Page:Féval - Le Fils du diable - Tomes 1-2.djvu/311

Le texte de cette page a été corrigé et est conforme au fac-similé.

Hans habitait d’un côté de la cour et la famille Regnault de l’autre. Hans avait un appartement composé de plusieurs pièces et annonçant une espèce d’aisance ; les Regnault n’avaient qu’une seule chambre, pauvre et misérable réduit où couchaient à la fois la vieille femme, Victoire, sa bru, et son petit-fils Geignolet, l’idiot. Jean Regnault, le joueur d’orgue, se retirait dans un petit trou attenant à la pièce principale et dont la croisée donnait sur la cour.

Quand Jean Regnault ne courait pas la ville, le corps courbé en deux sous sa lourde manivelle, il restait accoudé contre l’appui de son étroite fenêtre, et laissait aller son regard au-devant de lui.

Les heures pouvaient passer sans que la direction du regard de Jean changeât, parce que la croisée de la jolie Gertraud était juste en face de la sienne.

Et Jean Regnault aimait tant la jolie Gertraud !

C’était un brave enfant, au cœur franc et honnête. Il avait pour son aïeule et pour sa mère, dont il savait mesurer la souffrance, un dévouement plein de respect et d’amour. Il aimait Joseph, dit Geignolet, son pauvre frère, à qui Dieu avait refusé l’intelligence ; il serait mort à la tâche volontiers pour procurer à ces trois êtres chers un peu de bonheur ici-bas. Mais sa pensée était à Gertraud. Il adorait Gertraud de tout cet amour naïf et profond qui n’échauffe l’âme qu’une fois en la vie, et dont on se souvient jusqu’aux jours de la vieillesse.

Il l’avait aimée, enfant, sans savoir, et comme l’on respire.

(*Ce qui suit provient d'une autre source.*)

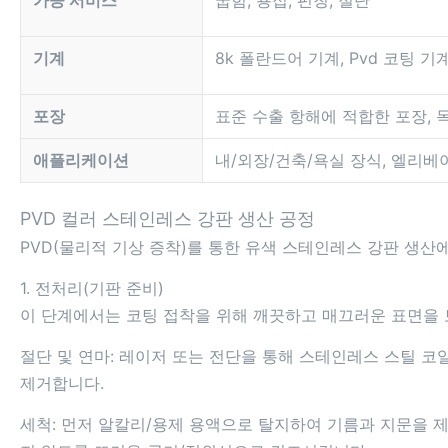
가공 서비스
굽힘, 용접, 펀칭, 절단
기계
8k 폴란드어 기계, Pvd 코팅 기계
포장
표준 수출 항해에 적합한 포장, 
애플리케이션
내/외장/건축/욕실 장식, 엘리베이
PVD 컬러 스테인레스 강판 생산 공정
PVD(물리적 기상 증착)를 통한 유색 스테인레스 강판 생산
1. 전처리(기판 준비)
이 단계에서는 코팅 접착을 위해 깨끗하고 매끄러운 표면을 
절단 및 연마: 레이저 또는 전단을 통해 스테인레스 스틸 코
제거합니다.
세척: 먼저 알칼리/용제 용액으로 탈지하여 기름과 지문을 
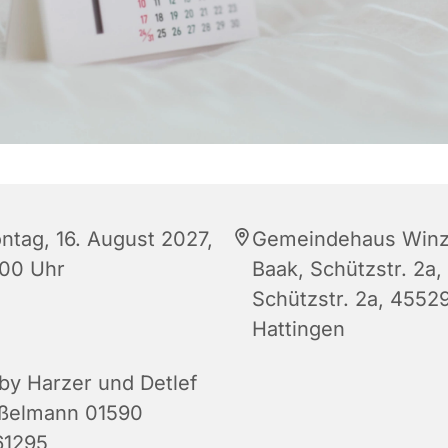
ntag, 16. August 2027,
Gemeindehaus Winz
:00 Uhr
Baak, Schützstr. 2a,
Schützstr. 2a, 4552
Hattingen
by Harzer und Detlef
ßelmann 01590
61295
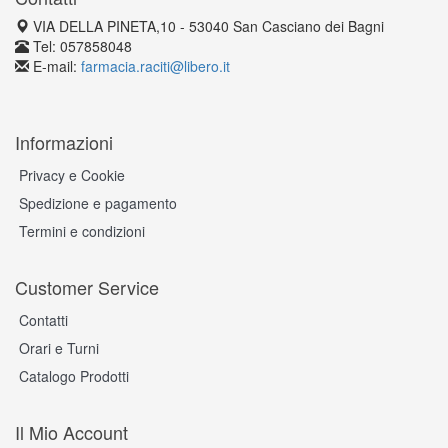
VIA DELLA PINETA,10 - 53040 San Casciano dei Bagni
Tel: 057858048
E-mail:
farmacia.raciti@libero.it
Informazioni
Privacy e Cookie
Spedizione e pagamento
Termini e condizioni
Customer Service
Contatti
Orari e Turni
Catalogo Prodotti
Il Mio Account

Elle était si bonne et si jolie ! Sa petite main cachait si discrètement l’aumône offerte au malheur, tandis que sa joue venait plus rose, et que des larmes émues souriaient dans ses yeux !

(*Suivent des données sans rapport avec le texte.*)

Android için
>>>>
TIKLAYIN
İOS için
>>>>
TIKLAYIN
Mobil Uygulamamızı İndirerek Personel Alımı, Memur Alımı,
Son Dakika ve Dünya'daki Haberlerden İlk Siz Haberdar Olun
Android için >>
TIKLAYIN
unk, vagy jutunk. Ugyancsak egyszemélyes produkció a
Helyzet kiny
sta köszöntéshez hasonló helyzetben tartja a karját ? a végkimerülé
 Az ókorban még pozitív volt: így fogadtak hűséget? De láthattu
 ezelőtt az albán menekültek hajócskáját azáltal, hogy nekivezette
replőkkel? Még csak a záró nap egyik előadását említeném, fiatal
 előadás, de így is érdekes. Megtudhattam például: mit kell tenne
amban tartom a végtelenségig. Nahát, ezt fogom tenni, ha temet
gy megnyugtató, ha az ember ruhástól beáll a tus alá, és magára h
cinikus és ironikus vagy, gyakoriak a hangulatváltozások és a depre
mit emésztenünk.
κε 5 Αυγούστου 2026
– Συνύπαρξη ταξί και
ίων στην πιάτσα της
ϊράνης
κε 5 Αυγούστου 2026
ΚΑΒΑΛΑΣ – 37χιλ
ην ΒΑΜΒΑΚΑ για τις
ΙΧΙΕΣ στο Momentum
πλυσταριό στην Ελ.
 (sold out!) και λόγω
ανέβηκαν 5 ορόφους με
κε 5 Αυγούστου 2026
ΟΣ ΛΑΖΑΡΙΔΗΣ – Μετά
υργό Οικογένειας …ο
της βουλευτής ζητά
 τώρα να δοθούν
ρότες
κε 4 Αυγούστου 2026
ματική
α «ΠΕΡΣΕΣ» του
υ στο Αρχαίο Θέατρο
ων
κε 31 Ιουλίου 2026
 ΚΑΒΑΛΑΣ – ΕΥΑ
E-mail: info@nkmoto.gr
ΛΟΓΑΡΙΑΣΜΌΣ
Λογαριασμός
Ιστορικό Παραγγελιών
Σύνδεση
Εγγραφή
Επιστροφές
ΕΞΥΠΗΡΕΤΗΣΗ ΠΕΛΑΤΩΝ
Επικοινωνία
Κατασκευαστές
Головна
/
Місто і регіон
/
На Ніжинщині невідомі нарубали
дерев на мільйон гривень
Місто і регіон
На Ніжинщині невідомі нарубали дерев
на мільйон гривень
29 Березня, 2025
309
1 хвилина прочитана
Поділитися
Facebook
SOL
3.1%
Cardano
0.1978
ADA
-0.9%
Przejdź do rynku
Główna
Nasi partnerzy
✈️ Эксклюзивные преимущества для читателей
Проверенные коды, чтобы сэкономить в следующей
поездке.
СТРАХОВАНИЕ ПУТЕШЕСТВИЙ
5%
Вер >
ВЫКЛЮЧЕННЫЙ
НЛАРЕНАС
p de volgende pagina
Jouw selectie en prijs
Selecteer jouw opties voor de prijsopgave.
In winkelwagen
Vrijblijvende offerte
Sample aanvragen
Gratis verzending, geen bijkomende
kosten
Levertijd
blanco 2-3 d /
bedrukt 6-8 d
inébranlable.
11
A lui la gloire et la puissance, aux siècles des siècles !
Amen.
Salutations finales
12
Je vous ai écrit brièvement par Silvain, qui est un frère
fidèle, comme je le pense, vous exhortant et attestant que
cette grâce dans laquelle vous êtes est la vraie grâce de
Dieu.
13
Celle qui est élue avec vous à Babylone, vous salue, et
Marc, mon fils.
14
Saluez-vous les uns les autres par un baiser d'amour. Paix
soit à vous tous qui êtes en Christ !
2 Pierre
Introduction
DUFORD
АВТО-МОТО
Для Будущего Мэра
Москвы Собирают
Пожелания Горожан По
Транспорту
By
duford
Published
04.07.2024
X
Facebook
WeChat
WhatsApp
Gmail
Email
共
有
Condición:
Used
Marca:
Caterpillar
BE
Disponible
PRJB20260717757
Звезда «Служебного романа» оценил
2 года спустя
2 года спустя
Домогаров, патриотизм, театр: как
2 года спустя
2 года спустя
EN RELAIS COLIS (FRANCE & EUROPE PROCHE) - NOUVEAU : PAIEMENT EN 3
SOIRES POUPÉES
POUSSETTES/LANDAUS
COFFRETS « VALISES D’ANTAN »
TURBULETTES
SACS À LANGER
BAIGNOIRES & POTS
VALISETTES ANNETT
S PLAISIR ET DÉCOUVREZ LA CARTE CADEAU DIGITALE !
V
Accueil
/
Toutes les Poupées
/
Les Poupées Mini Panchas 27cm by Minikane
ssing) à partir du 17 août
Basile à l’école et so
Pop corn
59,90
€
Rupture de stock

Jean Regnault voyait tout cela de sa fenêtre. Il ne faisait point l’aumône, lui, car il était bien pauvre, mais il enviait Gertraud, qui descendait chaque fois qu’un mendiant se présentait dans la cour.

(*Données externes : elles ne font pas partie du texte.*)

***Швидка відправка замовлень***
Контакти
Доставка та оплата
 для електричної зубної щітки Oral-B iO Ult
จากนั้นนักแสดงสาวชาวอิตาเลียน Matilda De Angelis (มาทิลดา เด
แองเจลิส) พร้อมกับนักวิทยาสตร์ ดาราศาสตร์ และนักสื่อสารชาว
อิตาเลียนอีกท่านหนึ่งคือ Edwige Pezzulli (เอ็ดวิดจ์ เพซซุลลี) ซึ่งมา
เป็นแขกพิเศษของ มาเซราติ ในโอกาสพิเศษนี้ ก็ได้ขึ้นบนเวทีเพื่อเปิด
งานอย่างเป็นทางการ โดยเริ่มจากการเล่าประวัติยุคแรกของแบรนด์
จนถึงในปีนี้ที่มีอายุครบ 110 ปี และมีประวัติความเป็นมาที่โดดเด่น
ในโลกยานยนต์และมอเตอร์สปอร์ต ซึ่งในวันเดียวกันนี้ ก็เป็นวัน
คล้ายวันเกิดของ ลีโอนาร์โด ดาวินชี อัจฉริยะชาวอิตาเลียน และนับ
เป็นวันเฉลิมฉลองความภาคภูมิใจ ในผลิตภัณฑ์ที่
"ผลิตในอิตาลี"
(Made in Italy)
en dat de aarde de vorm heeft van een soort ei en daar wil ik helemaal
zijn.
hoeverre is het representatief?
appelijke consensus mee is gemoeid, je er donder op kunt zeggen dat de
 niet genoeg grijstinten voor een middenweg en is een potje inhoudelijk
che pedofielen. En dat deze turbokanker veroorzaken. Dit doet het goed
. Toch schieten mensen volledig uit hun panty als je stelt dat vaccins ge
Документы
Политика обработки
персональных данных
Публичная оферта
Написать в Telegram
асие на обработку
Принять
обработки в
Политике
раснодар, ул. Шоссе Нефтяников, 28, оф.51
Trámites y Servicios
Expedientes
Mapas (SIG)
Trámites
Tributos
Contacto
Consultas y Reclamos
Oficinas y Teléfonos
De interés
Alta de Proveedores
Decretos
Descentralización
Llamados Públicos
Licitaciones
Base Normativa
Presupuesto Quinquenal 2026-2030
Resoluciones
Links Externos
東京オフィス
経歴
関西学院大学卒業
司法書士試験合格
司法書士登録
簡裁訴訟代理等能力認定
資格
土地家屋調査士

Hans Dorn et sa fille étaient de braves gens, doux à la misère et secourables autant que le permettait leur médiocre aisance.

Chaque fois qu’elle donnait, Gertraud semblait si heureuse ! Quand le joueur d’orgue s’en allait dans la ville, il emportait avec lui tout au fond de son cœur la pensée de la belle jeune fille.